_PAGE_.

— Begin —

Examines the sample data to determine which stages have non-null, non-default propensity values. Returns stages where propensity-based classification makes sense.

property propensity_validation_warning: str | None

Validate propensity values and return warning message if issues detected.

Checks for: 1. Invalid propensities (> 1.0) - mathematically impossible for probabilities 2. Unusually high propensities (> 0.1) - uncommon for typical marketing interactions

Returns None if validation passes or propensity data is not available. Uses sample data for efficiency.

Return type:

str | None

property arbitration_stage: polars.LazyFrame

Sample rows remaining at or after the Arbitration stage.

Return type:

polars.LazyFrame

property num_sample_interactions: int

Number of unique interactions in the sample. Automatically triggers sampling if not yet calculated.

Return type:

int

_invalidate_cached_properties()

Resets the properties of the class. Needed for global filters.

property preaggregated_filter_view

Pre-aggregates the full dataset over customers and interactions providing a view of what is filtered at a stage.

This pre-aggregation is pretty similar to what “VBD” does to interaction history. It aggregates over individual customers and interactions giving summary statistics that are sufficient to drive most of the analyses (but not all). The results of this pre-aggregation are much smaller than the original data and is expected to easily fit in memory. We therefore use polars caching to efficiently cache this.

This “filter” view keeps the same organization as the decision analyzer data in that it records the actions that get filtered out at stages. From this a “remaining” view is easily derived.

— End —

_DATA SECTION_.
— Begin —

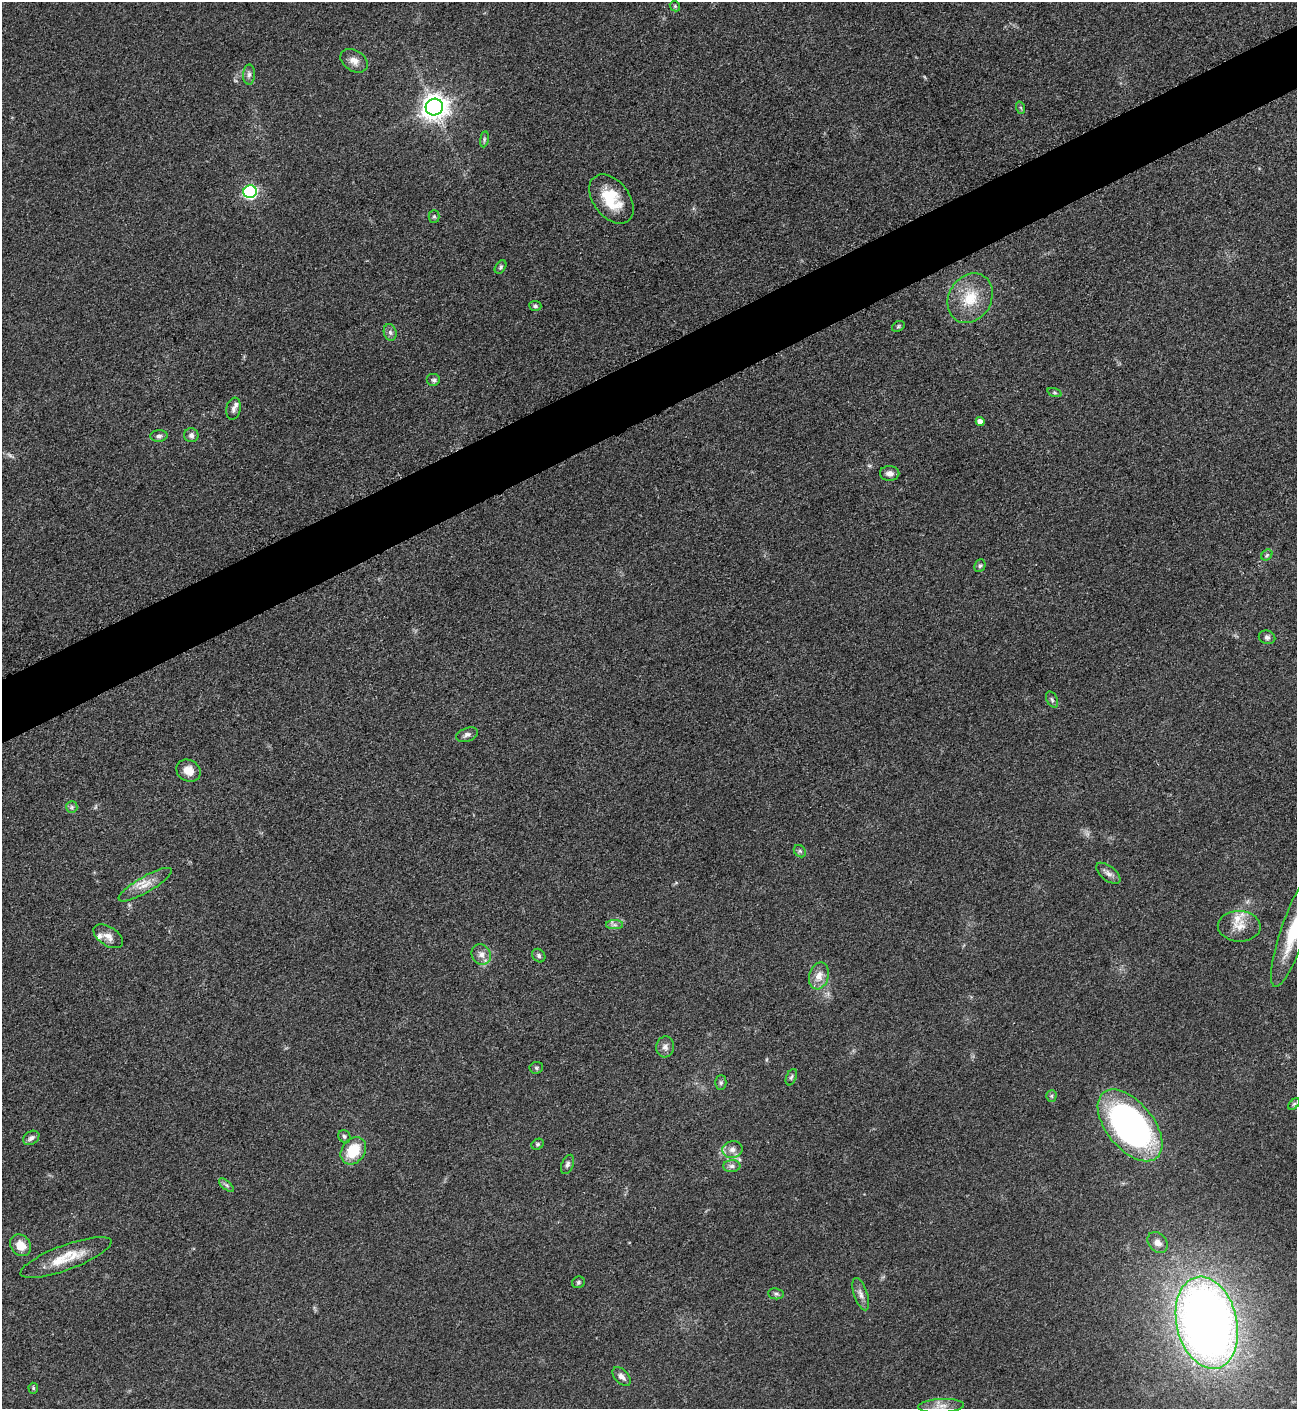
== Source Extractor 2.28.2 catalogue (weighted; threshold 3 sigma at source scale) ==
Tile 10 of 4 x 4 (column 2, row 3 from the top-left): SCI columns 1457-2751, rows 1415-2821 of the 5636 x 5647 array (HDU 1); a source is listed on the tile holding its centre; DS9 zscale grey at full resolution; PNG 1299 x 1411 px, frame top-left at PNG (2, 2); each listed source drawn as its Kron ellipse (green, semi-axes under 4 px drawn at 4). Shown black and unused: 4% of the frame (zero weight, under 3 of 5 exposures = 1% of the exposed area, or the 3 px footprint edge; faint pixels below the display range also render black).
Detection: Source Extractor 2.28.2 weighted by HDU 2 'WHT'; one run over the whole footprint, this tile lists its part. Background 0.095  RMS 0.0068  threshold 0.0304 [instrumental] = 3 sigma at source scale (4.5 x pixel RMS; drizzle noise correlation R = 1.50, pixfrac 1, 0.05/0.05 arcsec/px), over >= 5 px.
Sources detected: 67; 1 too faint to see at this stretch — neither listed nor drawn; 3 inside a brighter listed object's ellipse — not listed separately; the other 63 listed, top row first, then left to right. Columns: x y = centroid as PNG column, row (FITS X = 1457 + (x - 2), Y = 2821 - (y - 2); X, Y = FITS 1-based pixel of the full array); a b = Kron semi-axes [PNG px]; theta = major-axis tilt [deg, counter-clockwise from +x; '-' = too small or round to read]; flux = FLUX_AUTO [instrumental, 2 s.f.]
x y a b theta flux
675 6 6 4 -47 1
354 61 15 10 -33 5.5
249 75 10 6 89 2.2
434 107 9 8 - 700
1021 108 6 4 -71 0.9
484 139 8 4 82 1.3
250 192 6 6 - 120
611 199 28 18 -52 23
434 217 6 5 - 1.2
501 267 7 5 55 1.3
970 298 26 21 59 22
535 306 6 5 - 1.4
898 326 7 5 31 1.1
390 332 8 6 -75 2.3
434 380 7 6 - 1.7
1055 393 7 3 -19 0.98
234 409 11 7 78 2.7
980 422 4 4 - 5.1
191 435 7 7 - 2.7
159 436 8 6 3 2.1
890 473 10 7 -1 3.7
1267 555 6 5 - 1.2
980 566 7 5 66 1.3
1267 637 8 6 -20 2.1
1052 699 8 5 -63 1.7
467 735 11 6 18 2.4
188 771 12 10 -30 8.2
72 807 6 5 - 1.4
800 851 7 5 -46 1.2
1108 873 14 7 -38 3.4
145 885 30 8 30 9.3
615 925 8 4 0 1.9
1239 926 21 15 -2 11
1293 931 58 12 71 35
108 936 16 9 -33 5.1
481 954 10 9 - 4.6
539 956 7 6 - 1.7
819 976 14 9 74 7.2
665 1047 10 9 - 3.6
536 1068 7 6 - 1.2
791 1077 8 5 68 1.5
721 1083 7 5 89 1.5
1051 1096 5 5 - 1.2
1294 1104 7 4 44 1
1130 1125 42 23 -51 240
344 1136 6 5 - 1.4
31 1138 9 6 34 2.5
538 1144 6 5 - 1.2
732 1150 10 8 12 4.3
353 1151 15 11 53 22
567 1164 10 6 67 2.1
732 1166 8 6 0 2.5
226 1185 9 4 -42 1.7
1158 1242 11 9 -48 4.9
21 1245 11 9 -52 9.4
66 1257 48 12 20 21
578 1282 6 5 - 1.3
776 1294 8 5 -6 1.5
861 1294 17 6 -71 3.9
1207 1323 47 30 -77 640
622 1377 11 6 -48 3.5
33 1388 5 5 - 0.94
941 1406 23 7 3 7.1
Isophote crosses this tile's border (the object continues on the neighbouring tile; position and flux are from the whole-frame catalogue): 1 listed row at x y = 1293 931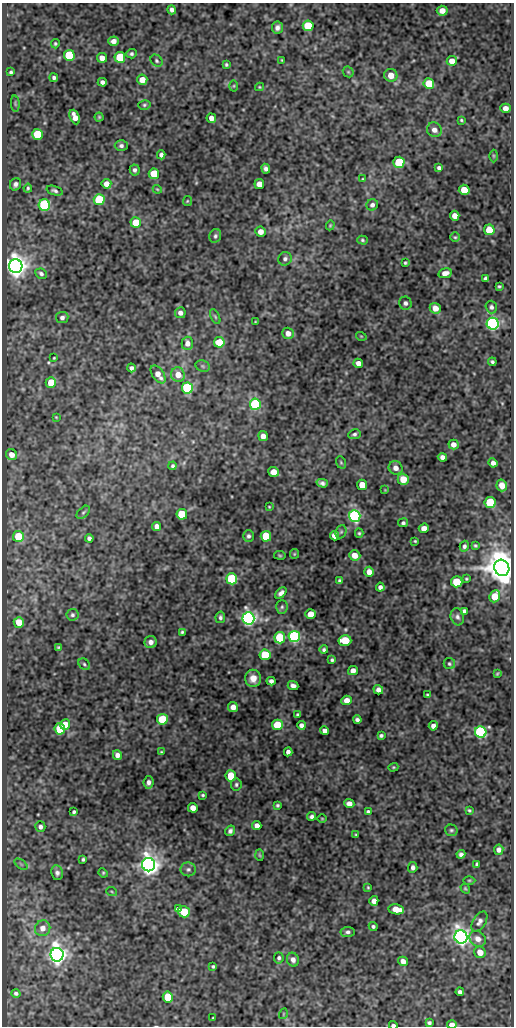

— End —

_STATED GOAL_. Please answer from the API reference above: above what value does the propensity check treat a propensity as unusually high?

_WRITTEN REPLY_. Above 0.1.